A Massachusetts bill would prioritize treatment over jail for probationers who fail drug tests, a new study finds no increase in crime near New York City's safe injection sites, and more.
Maryland Starts Accepting Adult-Use Marijuana Business Applications. The Maryland Cannabis Administration began accepting applications for business licenses on Monday. A total of 179 of them are up for grabs. Interested parties have until December 12 to apply.
In the first round of licensing, the state will issue 75 standard dispensary licenses, 16 standard grower permits, 32 standard processor licenses, 24 micro-grower permits, 24 micro-processor licenses, and eight micro-dispensary permits.
Successful applicants must have already completed a social equity verification process that's currently closed, though the state has yet to process all the submissions.
Successful applicants will need at least 65 percent ownership held by a verified social equity applicant. Applicants are limited to one application per license type and no more than two applications in this current round.
Drug Testing
Massachusetts Bill Would Prioritize Treatment Over Jail for Probationers Who Fail Drug Tests. A bill that says that a probationer's positive drug test result should not result in imprisonment, Senate Bill 982, got a hearing Wednesday in the Joint Committee on the Judiciary. Similar legislation has been filed in previous sessions but has never gone anywhere.

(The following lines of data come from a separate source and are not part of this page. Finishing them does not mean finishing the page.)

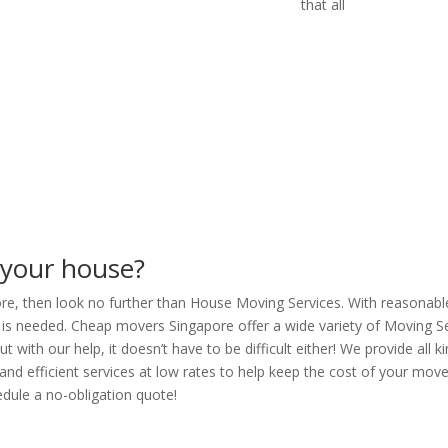
that all
 your house?
pore, then look no further than House Moving Services. With reasonabl
is needed. Cheap movers Singapore offer a wide variety of Moving Se
 with our help, it doesn’t have to be difficult either! We provide all
 and efficient services at low rates to help keep the cost of your mov
hedule a no-obligation quote!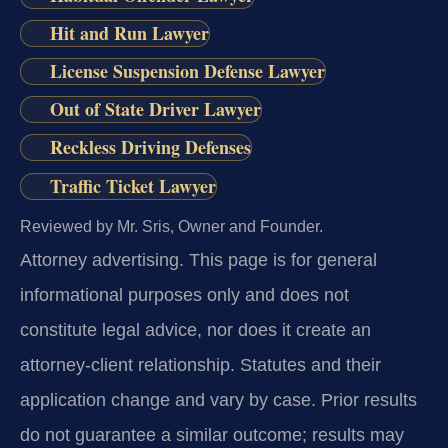
Hit and Run Lawyer
License Suspension Defense Lawyer
Out of State Driver Lawyer
Reckless Driving Defenses
Traffic Ticket Lawyer
Reviewed by Mr. Sris, Owner and Founder.
Attorney advertising.
This page is for general
informational purposes only and does not
constitute legal advice, nor does it create an
attorney-client relationship. Statutes and their
application change and vary by case. Prior results
do not guarantee a similar outcome; results may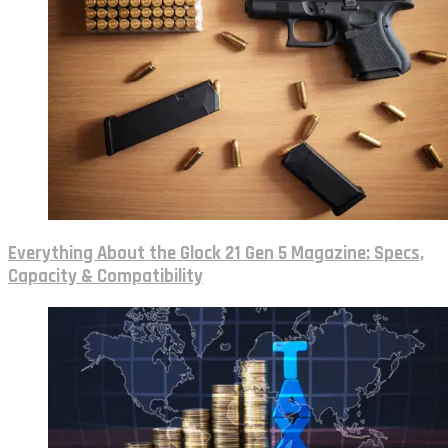
Everything About the Glock 21 Gen 5 Magazine: Specs,
Capacity & Compatibility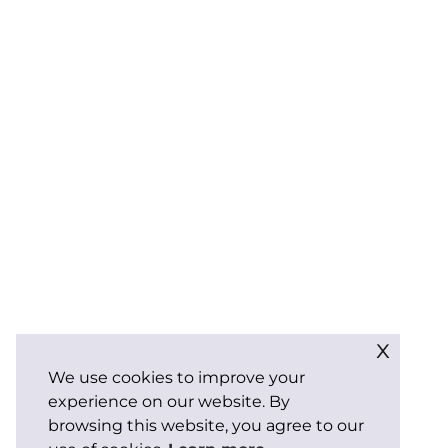
x
We use cookies to improve your
experience on our website. By
browsing this website, you agree to our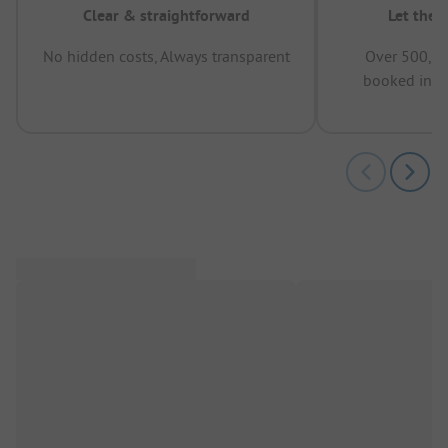
Clear & straightforward
Let the 
No hidden costs, Always transparent
Over 500,00
booked in t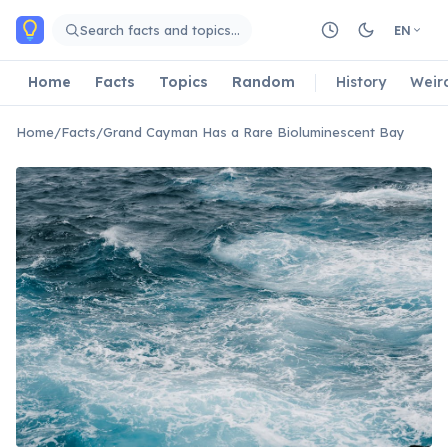
Skip to main content
Search facts and topics…
EN
Home
Facts
Topics
Random
History
Weir
Home
/
Facts
/
Grand Cayman Has a Rare Bioluminescent Bay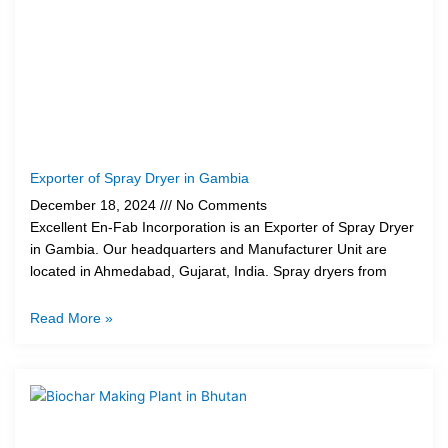
Exporter of Spray Dryer in Gambia
December 18, 2024
No Comments
Excellent En-Fab Incorporation is an Exporter of Spray Dryer
in Gambia. Our headquarters and Manufacturer Unit are
located in Ahmedabad, Gujarat, India. Spray dryers from
Read More »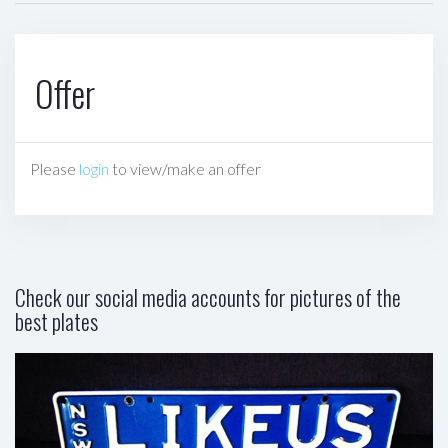
Offer
Please
login
to view/make an offer
Check our social media accounts for pictures of the
best plates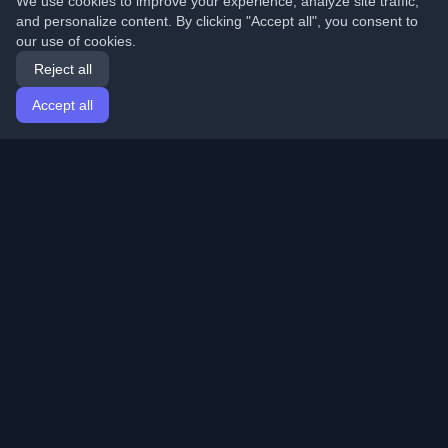
We use cookies to improve your experience, analyze site traffic,
and personalize content. By clicking "Accept all", you consent to
our use of cookies.
Reject all
Accept all
Home
Articles
English
Login
Discover the best personal developer blogs and articles
from around the world. Stay updated with the latest
trends, tutorials, and insights from the developer
community.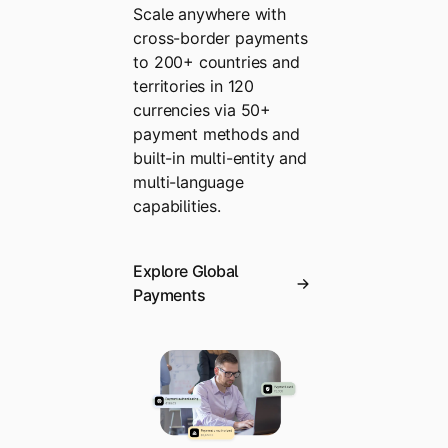
Scale anywhere with
cross-border payments
to 200+ countries and
territories in 120
currencies via 50+
payment methods and
built-in multi-entity and
multi-language
capabilities.
Explore Global
Payments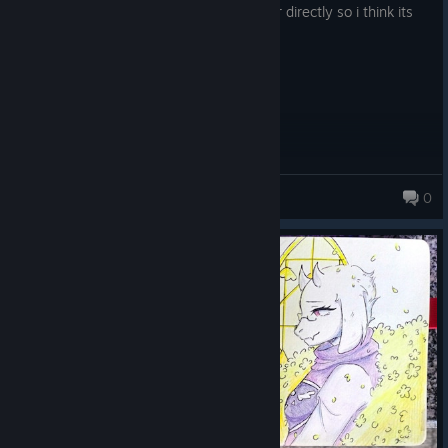
undertale never gave me a stomach ulcer directly so i think its
good
whimsical ellie (she/her)
0
155 products in account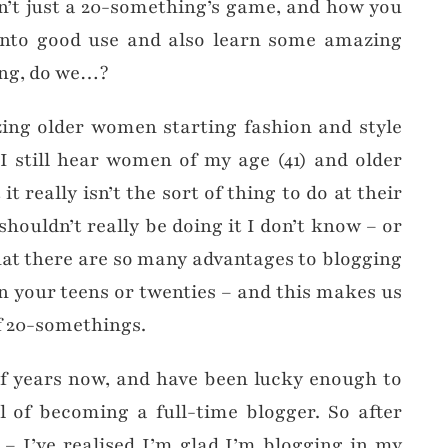
sn’t just a 20-something’s game, and how you
into good use and also learn some amazing
ing, do we…?
ing older women starting fashion and style
I still hear women of my age (41) and older
it really isn’t the sort of thing to do at their
shouldn’t really be doing it I don’t know – or
that there are so many advantages to blogging
in your teens or twenties – and this makes us
 20-somethings.
lf years now, and have been lucky enough to
 of becoming a full-time blogger. So after
h – I’ve realised I’m glad I’m blogging in my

This time around, mental health and addiction experts, as well as attorneys, were there to urge lawmakers to get it right.
"I saw hundreds of individuals placed in custody for merely relapsing, a symptom of their substance use disorder," said Deborah Goldfarb, Director of Behavioral Health at Boston Medical Center's Grayken Center for Addiction. "A correctional environment is not one that fosters recovery. And not only were folks not receiving appropriate treatment in custody, they are ripped away from any treatment connections they have."
The legislation, sponsored by state Rep. Ruth Balser (D) and state Sen. Cindy Friedman (D), says that a positive drug or alcohol test or other signs of relapse would not be considered a probation violation if someone is following a treatment plan, trying to get care or has completed a program and is complying with other conditions of probation. The bill would also prohibit the courts from ordering more substance use testing than required by a treatment provider.
"There is growing concern about the increasing problem of drug use and public policymakers are becoming more educated," Balser said. "So I'm hopeful the legislature will be receptive to changing policies to better reflect the science about the best way to respond to those with substance use disorders."
No vote was taken.
Foreign Policy
Biden, Xi Announce Deal Cracking Down on Fentanyl Exports. President Joe Biden (D) and Chinese Premier Xi Jinping announced an agreement for China to crackdown on the manufacture and export of fentanyl, the synthetic opioid linked to about two-thirds of all US drug overdose deaths.
Under the agreement, China will crack down on chemical companies to halt the flow of fentanyl and the source material used to make it. That may be easier said than done, though, given that China has some 400,000 chemical companies.
The US, for its part, will lift longstanding restrictions on China's forensic police institute. China has long complained that the US should not expect cooperation on fentanyl when it has placed restrictions on the institute.
The agreement came as Biden and Xi met on the sidelines of the Asian-Pacific Economic Cooperation (APEC) summit in San Francisco, their first encounter in more than a year as tensions between the two countries heightened.
Harm Reduction
New Study Finds No Outsized Increase in Crime Near New York City Safe Injection Sites. An important new study published in JAMA Open Network finds that violent and property crime near the city's two safe injection sites did not increase anymore than crime in similar neighborhoods across the city. The finding came even as police conducted 83 percent fewer drug arrests near the sites, presumably to avoid scaring drug users away from the sites).
The study should work to blunt some criticism of safe injection sites, which critics have claimed contribute to criminality in neighborhoods where they are located.
"We did not observe any increase in crime or disorder or any of the things that people worry about when they see an overdose prevention site opening," said a study co-author, Brandon Del Pozo, an assistant professor of medicine at Brown University and a former New York Police Department precinct commander and police chief of Burlington, Vermont.
Dr. Nora Volkow, director of the National Institute on Drug Abuse, the federal agency that funded the study, said the study was consistent with past research into safe injection sites, and that even though the new study is preliminary data, "what it does show is that having these safe injection sites is not associated with an increase in violence."